I pass business men, buskers and theatre goers and still three boxes remain in my weakening arms. I'm feeling rejected and slightly guilty about my desire to spread sweetness and joy to metropolitan Melbourne - what am I really doing? Who am I? According to folk at the party I just catered I’m an odd Irish lass here on a working holiday visa. I feel slightly nervous at how this conclusion was drawn – apparently it was my accent – I must be slurring my words again.
I pass a party of three - two men and a lady. A man wearing a striped shirt is looking intently at me. Does he want my doughnuts? He hasn’t grabbed the box out of my arms so he mustn’t. I smile and keep walking.
What to do what to do? I wait at a traffic light and pan the streetscape. No one seems interested.
‘Excuse me, excuse me,’ I see the striped shirt man running toward me. ‘Excuse me I was ah just wondering if um, if you knew anywhere around here which is nice for a quiet drink…I just thought you might know’ he stares at my top ‘you seem like you might know this area well, like you’re a local.’ Does he want me, or my doughnuts? I feel that odd Irish lass return…
I look around trying to get my head around the area and the quiet drink nightlife. ‘No I don’t um hmmm no I don’t know anywhere.
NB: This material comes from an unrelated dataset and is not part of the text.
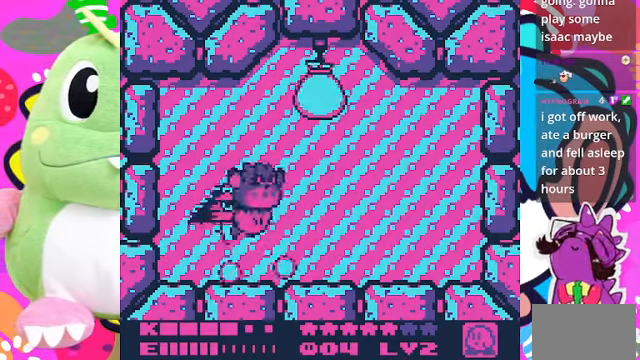
{"dt_ms": 500, "buttons": ["DPAD_RIGHT"], "left_stick": "center", "right_stick": "center", "events": [[67, "SQUARE", "down"], [100, "CROSS", "up"], [234, "SQUARE", "up"]]}
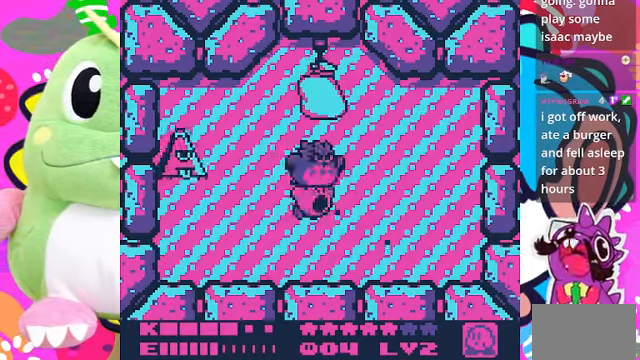
{"dt_ms": 500, "buttons": ["DPAD_RIGHT"], "left_stick": "center", "right_stick": "center", "events": []}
I don’t even know where I am anymore. It’s got to that point you know, in the night when you’re tired I think and you well you don’t know where I don’t know what’s going on anywhere. I don’t even know’ I stop. ‘But you can have a box of doughnuts if you like!’ I push a box eagerly in his direction. He shakes his head disappointed.
‘Toot!!!Toot!!’ A car pulls up beside me. ‘Hello! Hello! Krispy Kreme! Krispy Kreme!!’ A hysterical woman leans out of her open window with that certain gleam I’ve been looking for radiating from her eyes. ‘Hello Hello Kripsy Kreme! Where did you…’
I know what she wants. I run up to the car toward the lucky receiver. I pass her one box through the window – she squeals with glee. Moved by the joy I give her another. The traffic light turns from red to green and she drives off screaming ‘Thankyou Krispy Kreme’. My heart feels warm – I have brought unimaginable, spontaneous happiness into a stranger’s life, not to mention her families, friends and workmates.
I walk back to the footpath feeling the hero. The striped shirt is waiting. ‘So you don’t know anywhere? Anywhere at all for a nice quiet drink?’
I shake my head. ‘And you don’t want any doughnuts?’ He shakes his. I shrug my shoulders - meaning to say I give up I can't help - and he reluctantly wanders back up the street.
I cross the street and survey the human life. What are they after? It’s all a lot simpler when they toot out and they’re just after your doughnuts.